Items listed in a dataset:
===
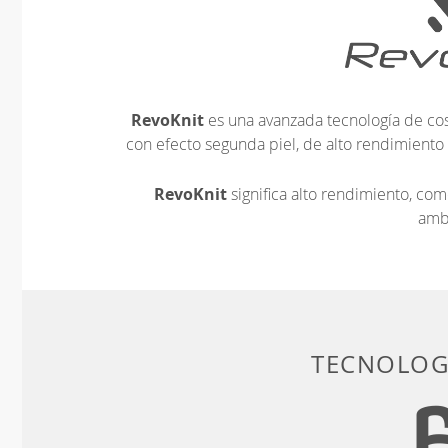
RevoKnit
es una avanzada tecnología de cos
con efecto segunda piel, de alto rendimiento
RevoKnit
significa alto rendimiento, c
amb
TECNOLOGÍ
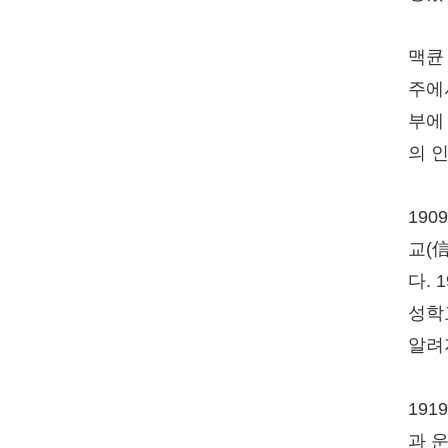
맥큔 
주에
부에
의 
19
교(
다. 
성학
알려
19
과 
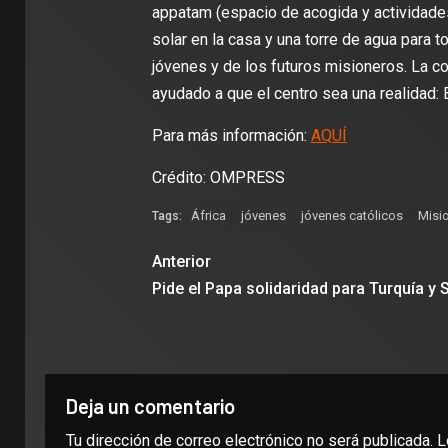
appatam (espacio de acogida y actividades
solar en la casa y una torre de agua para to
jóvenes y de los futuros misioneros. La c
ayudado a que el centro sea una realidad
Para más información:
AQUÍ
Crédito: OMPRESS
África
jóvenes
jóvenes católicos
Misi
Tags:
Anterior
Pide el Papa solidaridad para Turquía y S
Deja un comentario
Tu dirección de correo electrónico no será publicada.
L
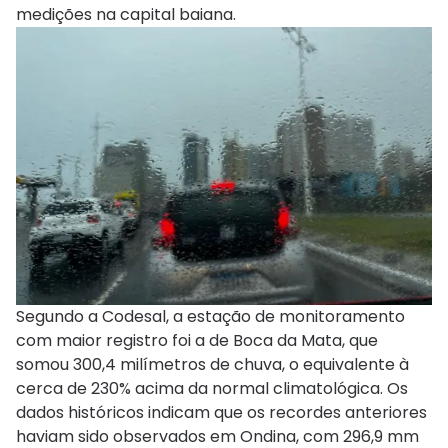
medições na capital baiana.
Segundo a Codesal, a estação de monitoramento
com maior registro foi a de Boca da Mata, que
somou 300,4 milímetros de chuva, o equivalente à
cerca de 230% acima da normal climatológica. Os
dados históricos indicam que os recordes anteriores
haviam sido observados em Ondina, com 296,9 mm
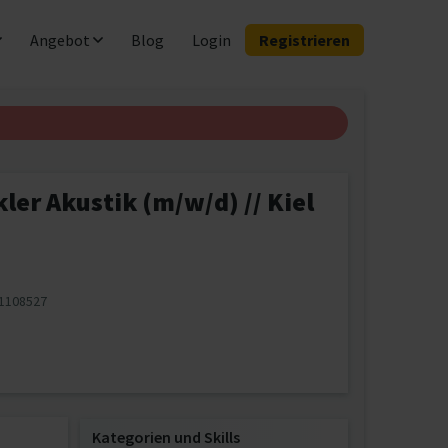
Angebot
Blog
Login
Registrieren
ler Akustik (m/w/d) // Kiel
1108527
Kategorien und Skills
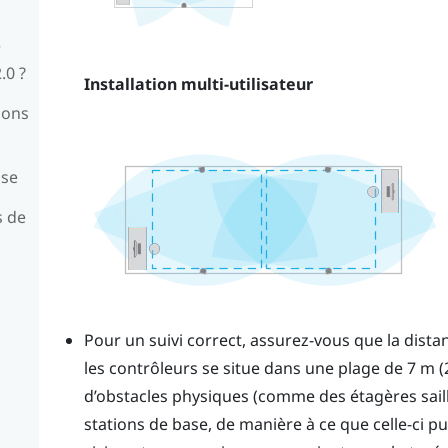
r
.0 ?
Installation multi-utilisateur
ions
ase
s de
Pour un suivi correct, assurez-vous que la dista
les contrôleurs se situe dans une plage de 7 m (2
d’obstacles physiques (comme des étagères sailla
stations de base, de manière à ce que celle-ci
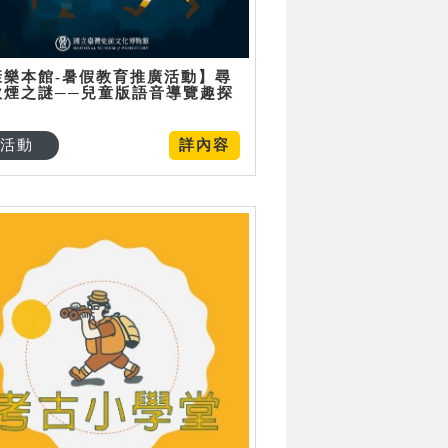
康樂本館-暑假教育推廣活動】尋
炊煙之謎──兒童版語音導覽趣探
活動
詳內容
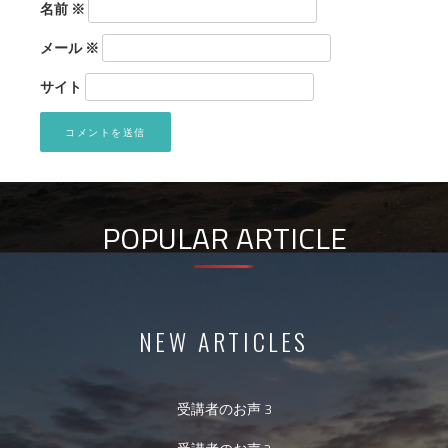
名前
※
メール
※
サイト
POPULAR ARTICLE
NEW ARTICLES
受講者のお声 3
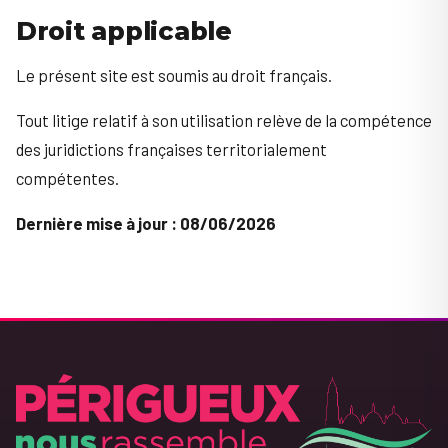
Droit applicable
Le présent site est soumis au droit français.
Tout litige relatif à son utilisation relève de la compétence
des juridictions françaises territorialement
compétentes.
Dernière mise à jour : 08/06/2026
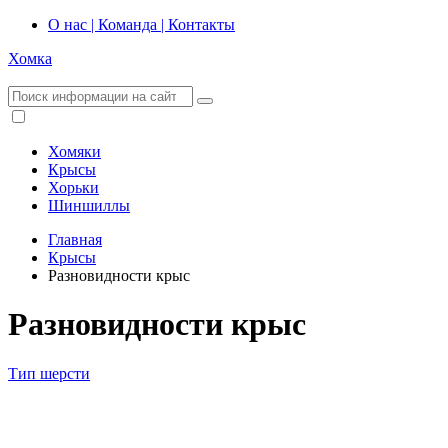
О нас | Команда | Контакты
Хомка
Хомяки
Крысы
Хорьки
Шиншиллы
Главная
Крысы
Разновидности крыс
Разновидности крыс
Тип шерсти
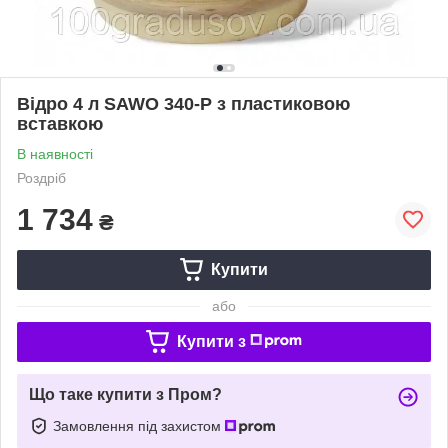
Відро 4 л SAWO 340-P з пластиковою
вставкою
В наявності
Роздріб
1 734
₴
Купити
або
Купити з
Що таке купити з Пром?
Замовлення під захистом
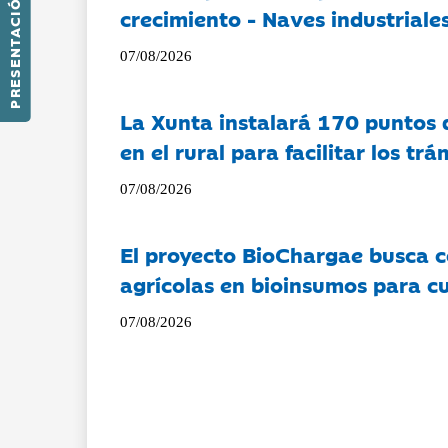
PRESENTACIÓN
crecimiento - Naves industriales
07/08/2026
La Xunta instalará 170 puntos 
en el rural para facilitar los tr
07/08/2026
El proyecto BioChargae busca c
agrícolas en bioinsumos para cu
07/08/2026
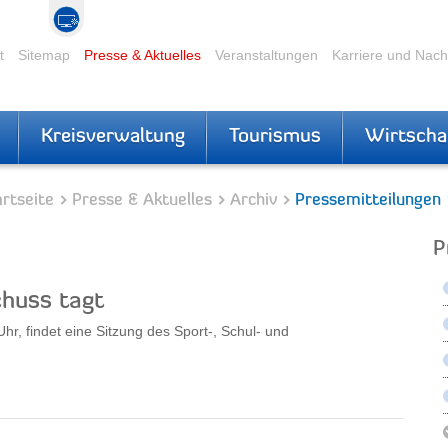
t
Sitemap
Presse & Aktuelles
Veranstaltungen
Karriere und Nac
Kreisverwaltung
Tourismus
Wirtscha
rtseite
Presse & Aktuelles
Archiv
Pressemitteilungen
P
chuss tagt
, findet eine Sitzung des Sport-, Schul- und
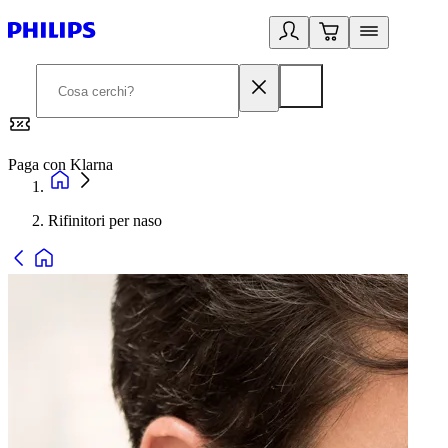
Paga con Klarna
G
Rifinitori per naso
===
Return the entries above in full and unchanged, omitting every image.

RevoKnit
es una avanzada tecnología de cos
con efecto segunda piel, de alto rendimiento
RevoKnit
significa alto rendimiento, c
amb
TECNOLOGÍ
맥큔 
주에
부에
의 
19
교(
다. 
성학
알려
19
과 
appatam (espacio de acogida y actividades
solar en la casa y una torre de agua para to
jóvenes y de los futuros misioneros. La c
ayudado a que el centro sea una realidad
Para más información:
AQUÍ
Crédito: OMPRESS
África
jóvenes
jóvenes católicos
Misi
Tags:
Anterior
Pide el Papa solidaridad para Turquía y S
Deja un comentario
Tu dirección de correo electrónico no será publicada.
L
medições na capital baiana.
Segundo a Codesal, a estação de monitoramento
com maior registro foi a de Boca da Mata, que
somou 300,4 milímetros de chuva, o equivalente à
cerca de 230% acima da normal climatológica. Os
dados históricos indicam que os recordes anteriores
haviam sido observados em Ondina, com 296,9 mm
Angebot
Blog
Login
Registrieren
ler Akustik (m/w/d) // Kiel
1108527
Kategorien und Skills
r
.0 ?
Installation multi-utilisateur
ions
ase
s de
Pour un suivi correct, assurez-vous que la dista
les contrôleurs se situe dans une plage de 7 m (2
d’obstacles physiques (comme des étagères sailla
stations de base, de manière à ce que celle-ci
康樂本館-暑假教育推廣活動】尋
炊煙之謎──兒童版語音導覽趣探
活動
詳內容
名前
※
メール
※
サイト
POPULAR ARTICLE
NEW ARTICLES
受講者のお声 3
Droit applicable
Le présent site est soumis au droit français.
Tout litige relatif à son utilisation relève de la compétence
des juridictions françaises territorialement
compétentes.
Dernière mise à jour : 08/06/2026
О нас | Команда | Контакты
Хомка
Хомяки
Крысы
Хорьки
Шиншиллы
Главная
Крысы
Разновидности крыс
Разновидности крыс
Тип шерсти
Відро 4 л SAWO 340-P з пластиковою
вставкою
В наявності
Роздріб
1 734
₴
Купити
або
Купити з
Що таке купити з Пром?
Замовлення під захистом
PRESENTACIÓN
crecimiento - Naves industriales
07/08/2026
La Xunta instalará 170 puntos 
en el rural para facilitar los tr
07/08/2026
El proyecto BioChargae busca c
agrícolas en bioinsumos para cu
07/08/2026
t
Sitemap
Presse & Aktuelles
Veranstaltungen
Karriere und Nac
Kreisverwaltung
Tourismus
Wirtscha
rtseite
Presse & Aktuelles
Archiv
Pressemitteilungen
P
chuss tagt
, findet eine Sitzung des Sport-, Schul- und
Paga con Klarna
G
Rifinitori per naso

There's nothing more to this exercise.